Stored data:

----

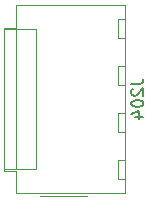
<source format=gbr>
%TF.GenerationSoftware,KiCad,Pcbnew,8.0.4*%
%TF.CreationDate,2024-08-19T15:21:18+02:00*%
%TF.ProjectId,LogicBoard 3GE,4c6f6769-6342-46f6-9172-64203347452e,rev?*%
%TF.SameCoordinates,Original*%
%TF.FileFunction,Legend,Bot*%
%TF.FilePolarity,Positive*%
%FSLAX46Y46*%
G04 Gerber Fmt 4.6, Leading zero omitted, Abs format (unit mm)*
G04 Created by KiCad (PCBNEW 8.0.4) date 2024-08-19 15:21:18*
%MOMM*%
%LPD*%
G01*
G04 APERTURE LIST*
%ADD10C,0.150000*%
%ADD11C,0.120000*%
G04 APERTURE END LIST*
D10*
X61219819Y-51084285D02*
X61934104Y-51084285D01*
X61934104Y-51084285D02*
X62076961Y-51036666D01*
X62076961Y-51036666D02*
X62172200Y-50941428D01*
X62172200Y-50941428D02*
X62219819Y-50798571D01*
X62219819Y-50798571D02*
X62219819Y-50703333D01*
X61315057Y-51512857D02*
X61267438Y-51560476D01*
X61267438Y-51560476D02*
X61219819Y-51655714D01*
X61219819Y-51655714D02*
X61219819Y-51893809D01*
X61219819Y-51893809D02*
X61267438Y-51989047D01*
X61267438Y-51989047D02*
X61315057Y-52036666D01*
X61315057Y-52036666D02*
X61410295Y-52084285D01*
X61410295Y-52084285D02*
X61505533Y-52084285D01*
X61505533Y-52084285D02*
X61648390Y-52036666D01*
X61648390Y-52036666D02*
X62219819Y-51465238D01*
X62219819Y-51465238D02*
X62219819Y-52084285D01*
X61219819Y-52703333D02*
X61219819Y-52798571D01*
X61219819Y-52798571D02*
X61267438Y-52893809D01*
X61267438Y-52893809D02*
X61315057Y-52941428D01*
X61315057Y-52941428D02*
X61410295Y-52989047D01*
X61410295Y-52989047D02*
X61600771Y-53036666D01*
X61600771Y-53036666D02*
X61838866Y-53036666D01*
X61838866Y-53036666D02*
X62029342Y-52989047D01*
X62029342Y-52989047D02*
X62124580Y-52941428D01*
X62124580Y-52941428D02*
X62172200Y-52893809D01*
X62172200Y-52893809D02*
X62219819Y-52798571D01*
X62219819Y-52798571D02*
X62219819Y-52703333D01*
X62219819Y-52703333D02*
X62172200Y-52608095D01*
X62172200Y-52608095D02*
X62124580Y-52560476D01*
X62124580Y-52560476D02*
X62029342Y-52512857D01*
X62029342Y-52512857D02*
X61838866Y-52465238D01*
X61838866Y-52465238D02*
X61600771Y-52465238D01*
X61600771Y-52465238D02*
X61410295Y-52512857D01*
X61410295Y-52512857D02*
X61315057Y-52560476D01*
X61315057Y-52560476D02*
X61267438Y-52608095D01*
X61267438Y-52608095D02*
X61219819Y-52703333D01*
X61553152Y-53893809D02*
X62219819Y-53893809D01*
X61172200Y-53655714D02*
X61886485Y-53417619D01*
X61886485Y-53417619D02*
X61886485Y-54036666D01*
D11*
%TO.C,J204*%
X51450000Y-44410000D02*
X60675000Y-44410000D01*
X60075000Y-47230000D02*
X60675000Y-47230000D01*
X60075000Y-51190000D02*
X60675000Y-51190000D01*
X60075000Y-55150000D02*
X60675000Y-55150000D01*
X60075000Y-59110000D02*
X60675000Y-59110000D01*
X60675000Y-44410000D02*
X60675000Y-60330000D01*
X60675000Y-45630000D02*
X60075000Y-45630000D01*
X60075000Y-45630000D02*
X60075000Y-47230000D01*
X60675000Y-49590000D02*
X60075000Y-49590000D01*
X60075000Y-49590000D02*
X60075000Y-51190000D01*
X60675000Y-53550000D02*
X60075000Y-53550000D01*
X60075000Y-53550000D02*
X60075000Y-55150000D01*
X60675000Y-57510000D02*
X60075000Y-57510000D01*
X60075000Y-57510000D02*
X60075000Y-59110000D01*
X53455000Y-60620000D02*
X57455000Y-60620000D01*
X51445000Y-46430000D02*
X53115000Y-46430000D01*
X53115000Y-46430000D02*
X53115000Y-58310000D01*
X51450000Y-46315000D02*
X51450000Y-44410000D01*
X50445000Y-46315000D02*
X51450000Y-46315000D01*
X51450000Y-60330000D02*
X51450000Y-58425000D01*
X60675000Y-60330000D02*
X51450000Y-60330000D01*
X50445000Y-46430000D02*
X51445000Y-46430000D01*
X53115000Y-58310000D02*
X51445000Y-58310000D01*
X51445000Y-46430000D02*
X51445000Y-58310000D01*
X50445000Y-58425000D02*
X50445000Y-46315000D01*
X51445000Y-58310000D02*
X50445000Y-58310000D01*
X51450000Y-58425000D02*
X50445000Y-58425000D01*
%TD*%
M02*

</source>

----

In the listing above, find the line holding "X60675000Y-45630000D02*" and the line holding "X51445000Y-58310000D02*", then output those two lines and every line between them exactly.

Problem solution:
X60675000Y-45630000D02*
X60075000Y-45630000D01*
X60075000Y-45630000D02*
X60075000Y-47230000D01*
X60675000Y-49590000D02*
X60075000Y-49590000D01*
X60075000Y-49590000D02*
X60075000Y-51190000D01*
X60675000Y-53550000D02*
X60075000Y-53550000D01*
X60075000Y-53550000D02*
X60075000Y-55150000D01*
X60675000Y-57510000D02*
X60075000Y-57510000D01*
X60075000Y-57510000D02*
X60075000Y-59110000D01*
X53455000Y-60620000D02*
X57455000Y-60620000D01*
X51445000Y-46430000D02*
X53115000Y-46430000D01*
X53115000Y-46430000D02*
X53115000Y-58310000D01*
X51450000Y-46315000D02*
X51450000Y-44410000D01*
X50445000Y-46315000D02*
X51450000Y-46315000D01*
X51450000Y-60330000D02*
X51450000Y-58425000D01*
X60675000Y-60330000D02*
X51450000Y-60330000D01*
X50445000Y-46430000D02*
X51445000Y-46430000D01*
X53115000Y-58310000D02*
X51445000Y-58310000D01*
X51445000Y-46430000D02*
X51445000Y-58310000D01*
X50445000Y-58425000D02*
X50445000Y-46315000D01*
X51445000Y-58310000D02*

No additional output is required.